Stored items from a collection:
..............................

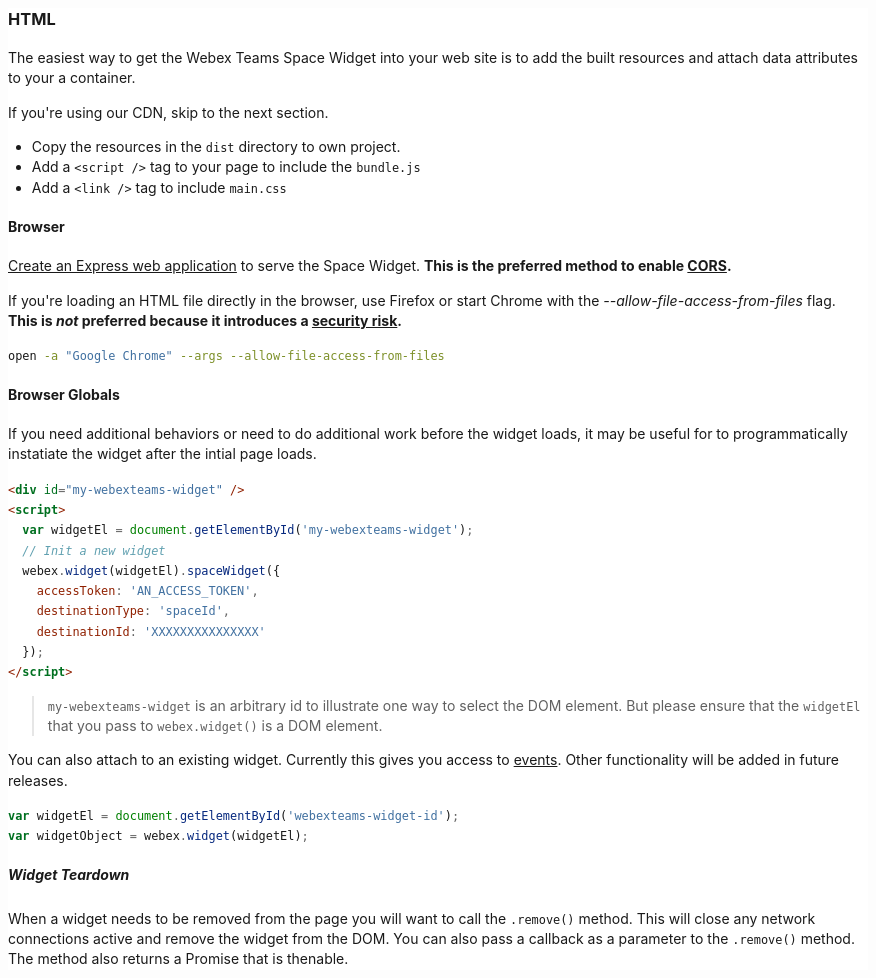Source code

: ### HTML

The easiest way to get the Webex Teams Space Widget into your web site is to add the built resources and attach data attributes to your a container.

If you're using our CDN, skip to the next section.

- Copy the resources in the `dist` directory to own project.
- Add a `<script />` tag to your page to include the `bundle.js`
- Add a `<link />` tag to include `main.css`

#### Browser

[Create an Express web application](./create-space-widget-with-server.md) to serve the Space Widget. **This is the preferred method to enable [CORS](https://developer.mozilla.org/en-US/docs/Web/HTTP/CORS).**

If you're loading an HTML file directly in the browser, use Firefox or start Chrome with the *--allow-file-access-from-files* flag. **This is *not* preferred because it introduces a [security risk](https://stackoverflow.com/a/29408269/154065).**

```bash
open -a "Google Chrome" --args --allow-file-access-from-files
```

#### Browser Globals

If you need additional behaviors or need to do additional work before the widget loads, it may be useful for to programmatically instatiate the widget after the intial page loads.

```html
<div id="my-webexteams-widget" />
<script>
  var widgetEl = document.getElementById('my-webexteams-widget');
  // Init a new widget
  webex.widget(widgetEl).spaceWidget({
    accessToken: 'AN_ACCESS_TOKEN',
    destinationType: 'spaceId',
    destinationId: 'XXXXXXXXXXXXXXX'
  });
</script>
```

> `my-webexteams-widget` is an arbitrary id to illustrate one way to select the DOM element.
> But please ensure that the `widgetEl` that you pass to `webex.widget()` is a DOM element.

You can also attach to an existing widget. Currently this gives you access to [events](#events). Other functionality will be added in future releases.

``` js
var widgetEl = document.getElementById('webexteams-widget-id');
var widgetObject = webex.widget(widgetEl);
```

##### Widget Teardown

When a widget needs to be removed from the page you will want to call the `.remove()` method. This will close any network connections active and remove the widget from the DOM. You can also pass a callback as a parameter to the `.remove()` method. The method also returns a Promise that is thenable.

..............................

▶ PROMPT
Repeat every entry above exactly; images stay out of the copy.

▶ EXPECTED ANSWER
Source code

: ### HTML

The easiest way to get the Webex Teams Space Widget into your web site is to add the built resources and attach data attributes to your a container.

If you're using our CDN, skip to the next section.

- Copy the resources in the `dist` directory to own project.
- Add a `<script />` tag to your page to include the `bundle.js`
- Add a `<link />` tag to include `main.css`

#### Browser

[Create an Express web application](./create-space-widget-with-server.md) to serve the Space Widget. **This is the preferred method to enable [CORS](https://developer.mozilla.org/en-US/docs/Web/HTTP/CORS).**

If you're loading an HTML file directly in the browser, use Firefox or start Chrome with the *--allow-file-access-from-files* flag. **This is *not* preferred because it introduces a [security risk](https://stackoverflow.com/a/29408269/154065).**

```bash
open -a "Google Chrome" --args --allow-file-access-from-files
```

#### Browser Globals

If you need additional behaviors or need to do additional work before the widget loads, it may be useful for to programmatically instatiate the widget after the intial page loads.

```html
<div id="my-webexteams-widget" />
<script>
  var widgetEl = document.getElementById('my-webexteams-widget');
  // Init a new widget
  webex.widget(widgetEl).spaceWidget({
    accessToken: 'AN_ACCESS_TOKEN',
    destinationType: 'spaceId',
    destinationId: 'XXXXXXXXXXXXXXX'
  });
</script>
```

> `my-webexteams-widget` is an arbitrary id to illustrate one way to select the DOM element.
> But please ensure that the `widgetEl` that you pass to `webex.widget()` is a DOM element.

You can also attach to an existing widget. Currently this gives you access to [events](#events). Other functionality will be added in future releases.

``` js
var widgetEl = document.getElementById('webexteams-widget-id');
var widgetObject = webex.widget(widgetEl);
```

##### Widget Teardown

When a widget needs to be removed from the page you will want to call the `.remove()` method. This will close any network connections active and remove the widget from the DOM. You can also pass a callback as a parameter to the `.remove()` method. The method also returns a Promise that is thenable.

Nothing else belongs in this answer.